For these types of fares, my favorite tool is ITA Matrix. My strategy is to first find the cheapest roundtrip business class fare around my dates, then I look up the one-way ticket cost in business class, and then I try to combine an outbound in business class with a return in economy.
In this case I’ll basically be “showing my work” for the itineraries above. My first step in this process is to find the cheapest roundtrip business class fare. In this case we’ll say we’re looking at Air Italy from Milan to Miami. I entered the airport codes and then selected “IG” as the airline (the two letter code for Air Italy), and then searched over a flexible period in July.
The cheapest fare is $2,048, which would be for the flights in the above section.
I then searched the cost of a one-way business class ticket.
This costs $1,989, as expected.
This is where the magic happens, where we price out a mixed cabin ticket. Now instead of searching for “Business Class” as the cabin we search for “Cheapest Available.” The trick is what goes in that “Departing from” field.

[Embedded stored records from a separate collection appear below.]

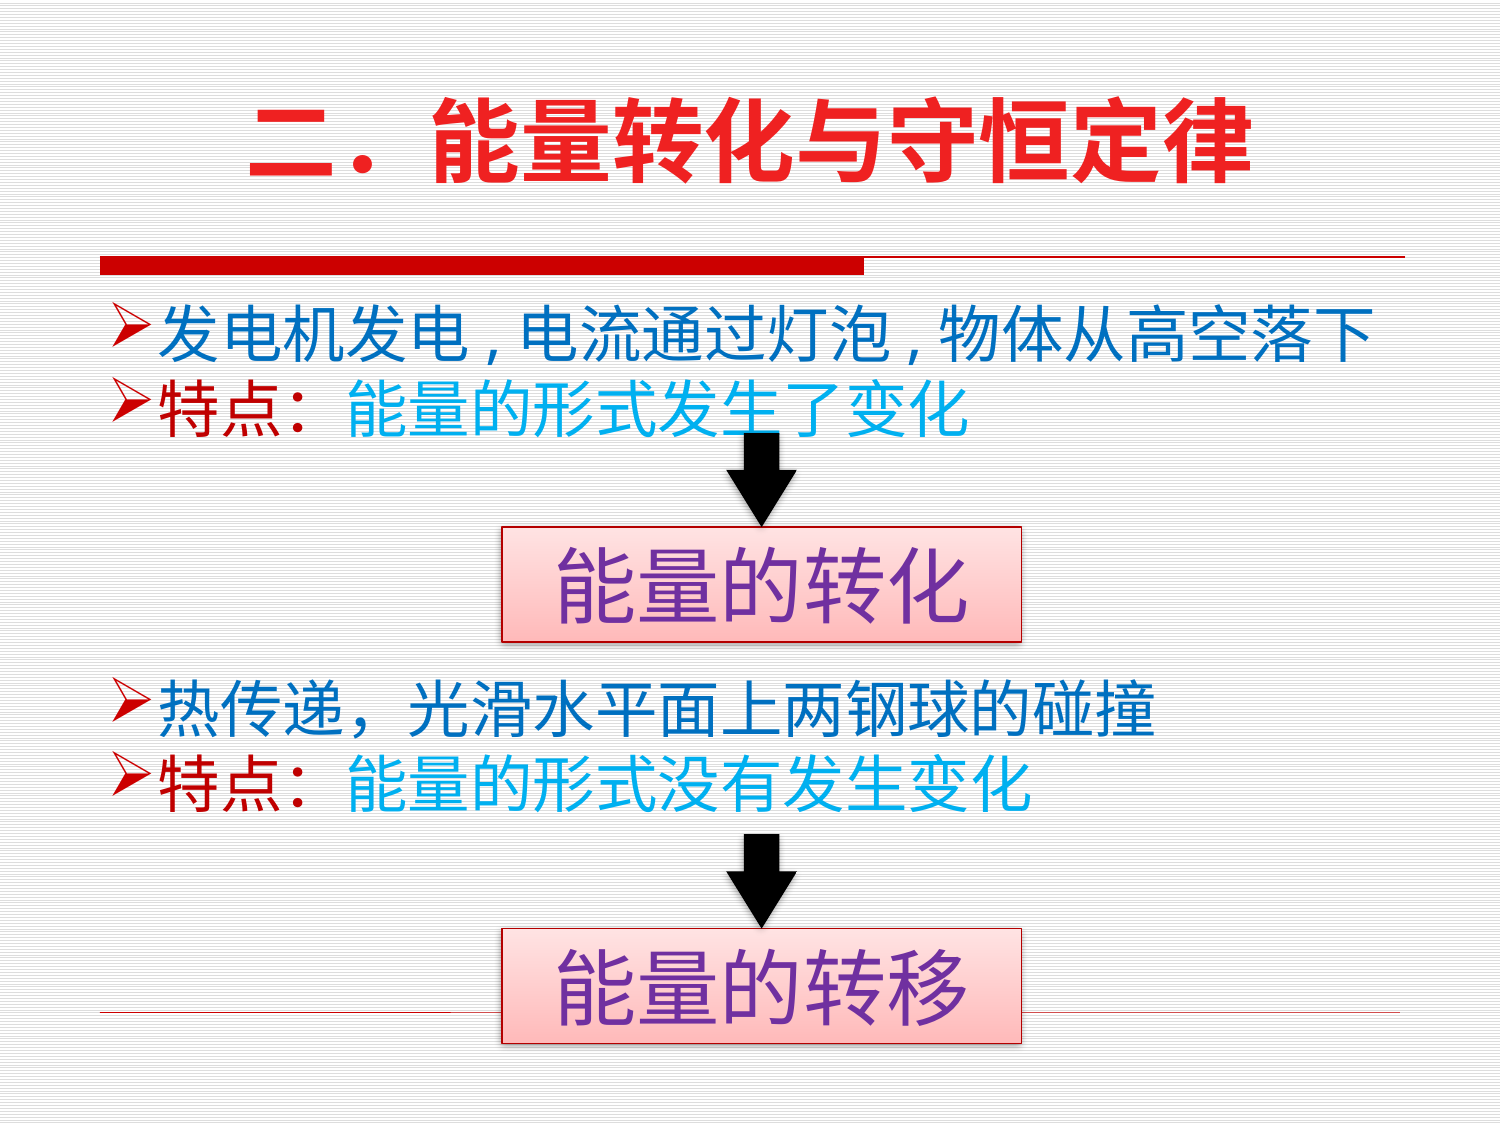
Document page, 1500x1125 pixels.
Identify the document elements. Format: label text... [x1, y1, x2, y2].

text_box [501, 432, 1022, 644]
list 发电机发电,电流通过灯泡,物体从高空落下 特点：能量的形式发生了变化 热传递，光滑水平面上两钢球的碰撞 特点：能量的形式没有发生变化 [92, 287, 1406, 988]
title 二．能量转化与守恒定律 [75, 45, 1425, 233]
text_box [501, 833, 1022, 1045]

See how to the right of the airline code I entered “f bc=i” in that box? This is the trick to making it work.
To search the mixed cabin itinerary you’d search “f bc=[whatever booking class you want]” which in this case is “I.” I know that because for the cheapest roundtrip business class ticket, that’s what the fare booked into in both directions.

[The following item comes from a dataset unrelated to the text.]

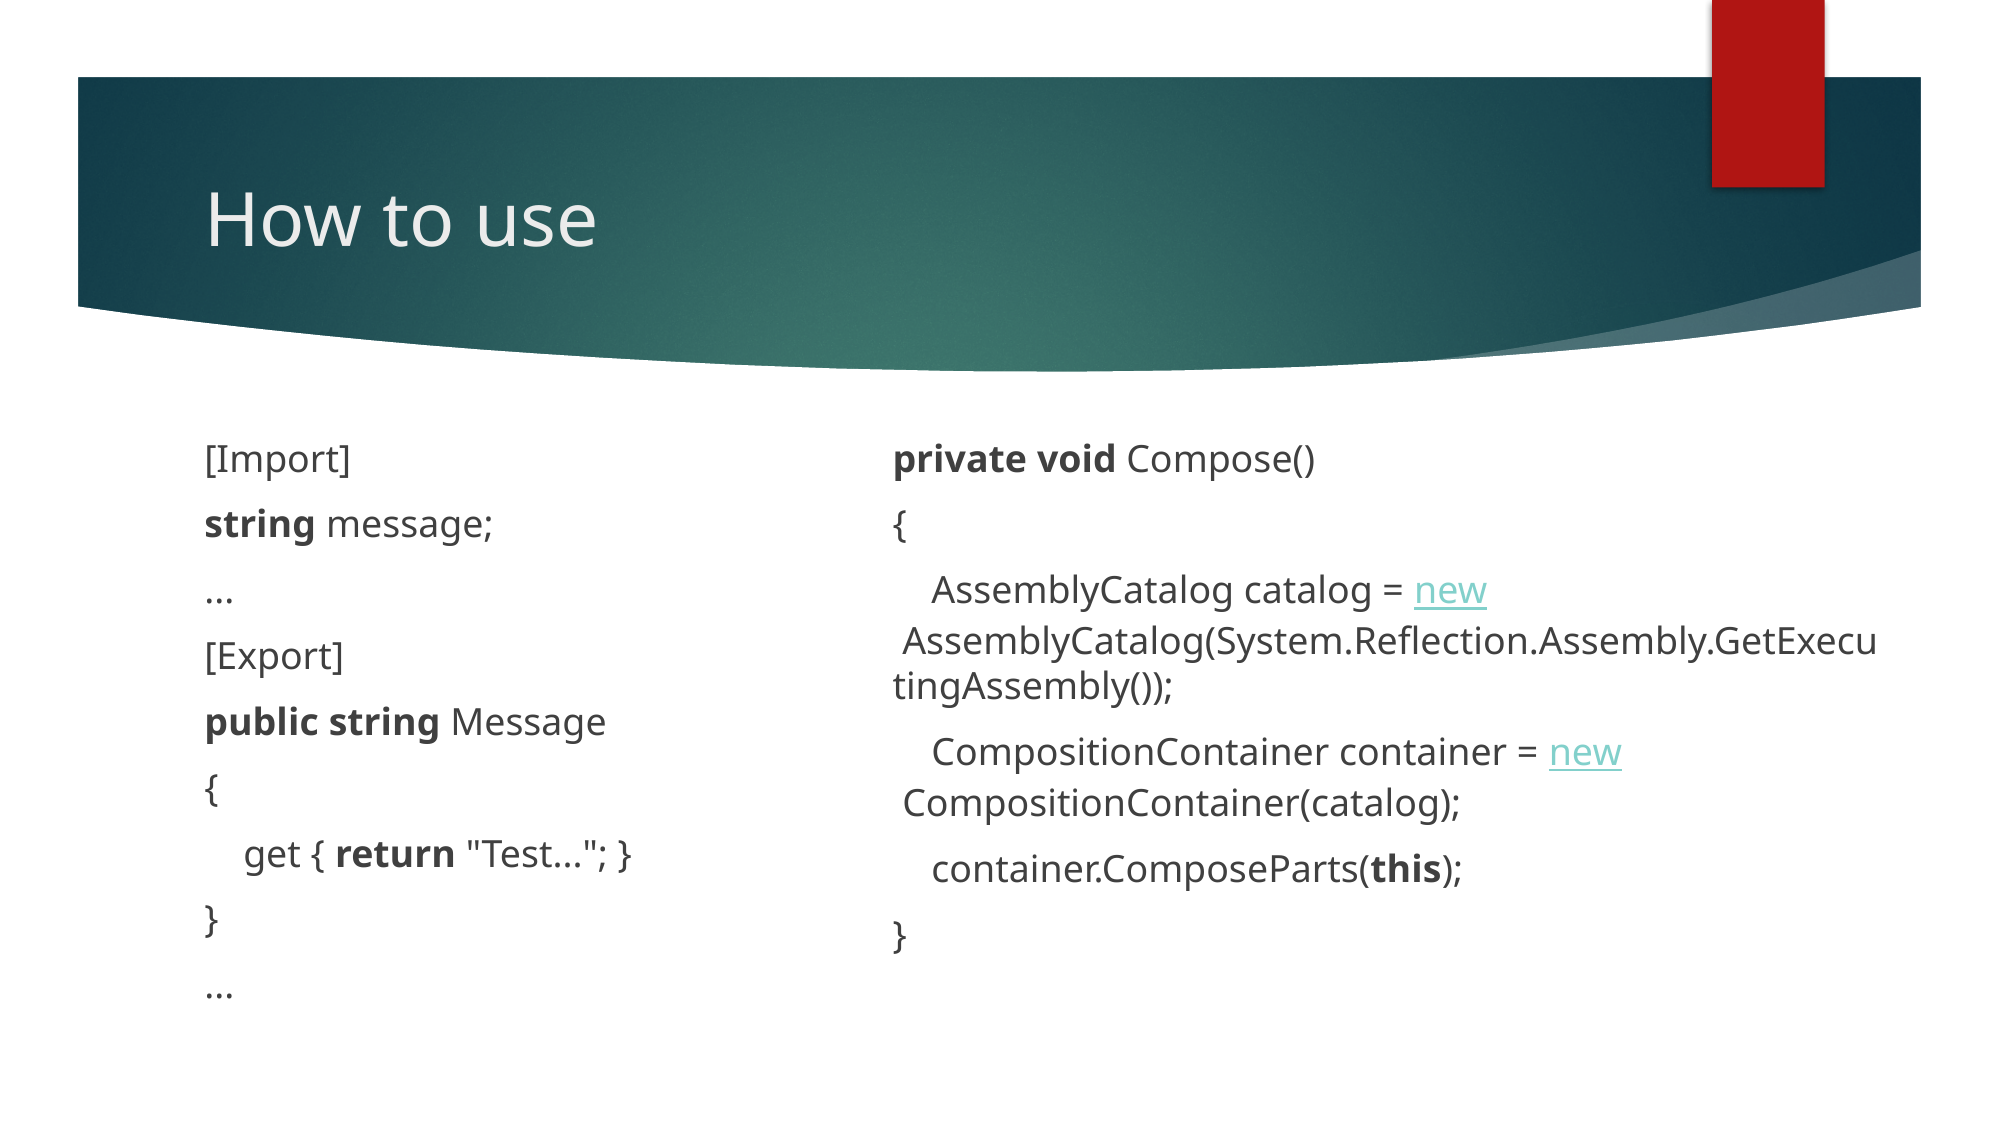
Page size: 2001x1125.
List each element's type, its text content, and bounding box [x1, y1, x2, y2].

list [Import] string message; ... [Export] public string Message { get { return "Test..."; } } ... [189, 427, 877, 1070]
title How to use [189, 158, 1638, 275]
list private void Compose() { AssemblyCatalog catalog = new AssemblyCatalog(System.Reflection.Assembly.GetExecutingAssembly()); CompositionContainer container = new CompositionContainer(catalog); container.ComposeParts(this); } [877, 427, 1905, 1070]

That’s how you end up with this search result:
How do you actually book?
ITA Matrix lets you search flights, but you can’t actually book through ITA. So there are three potential ways to book:
- Some airlines let you book mixed cabin itineraries on their website, in which case that’s the best option
- Some OTAs let you search mixed cabin itineraries (I find Kayak is generally the best for this — just use their multi-city feature)
- You can use bookwithmatrix.com to see what websites will price the ticket; note that this doesn’t always work
- You may have to go through a traditional travel agent, though once you find one, this should be easy enough for them to book
Can you just not take the return?
The primary intention here is for someone looking to fly outbound in business or first class, and return in economy. For the most part, airlines don’t make it easy to book these kinds of mixed cabin itineraries, even though they’re allowed.
What happens if you just want to fly one-way in business class, though, and don’t plan on taking the return?
This isn’t like hidden city ticketing, where you’re booking a flight from Point A to Point B to Point C and getting off at Point B because the fare is cheaper that way. You’re traveling the entire one-way journey.
There’s nothing illegal about not taking the return, though many airline contracts of carriage require that you have the intent to take the flights you book (proving that is a different story). Everyone has to decide on their own comfort level.
If I were to throw away the return portion of a ticket, I’d generally only do so on an airline with which I don’t have a lot of miles. For an airline you’re booking as a one-off, I tend to think this is pretty low risk, though everyone has to decide on their own comfort level.
I’m surprised airlines don’t make it easier to book mixed cabin tickets, since there are lots of instances where people might want to splurge on business class in one direction and not the other.
Hopefully the above is a good outline of how to search these types of fares on ITA Matrix, as the site does make it easy. The bad news is that you can’t actually book through ITA, so after you’ve found the fare you’ll want, you’ll have to figure out the best way to book it.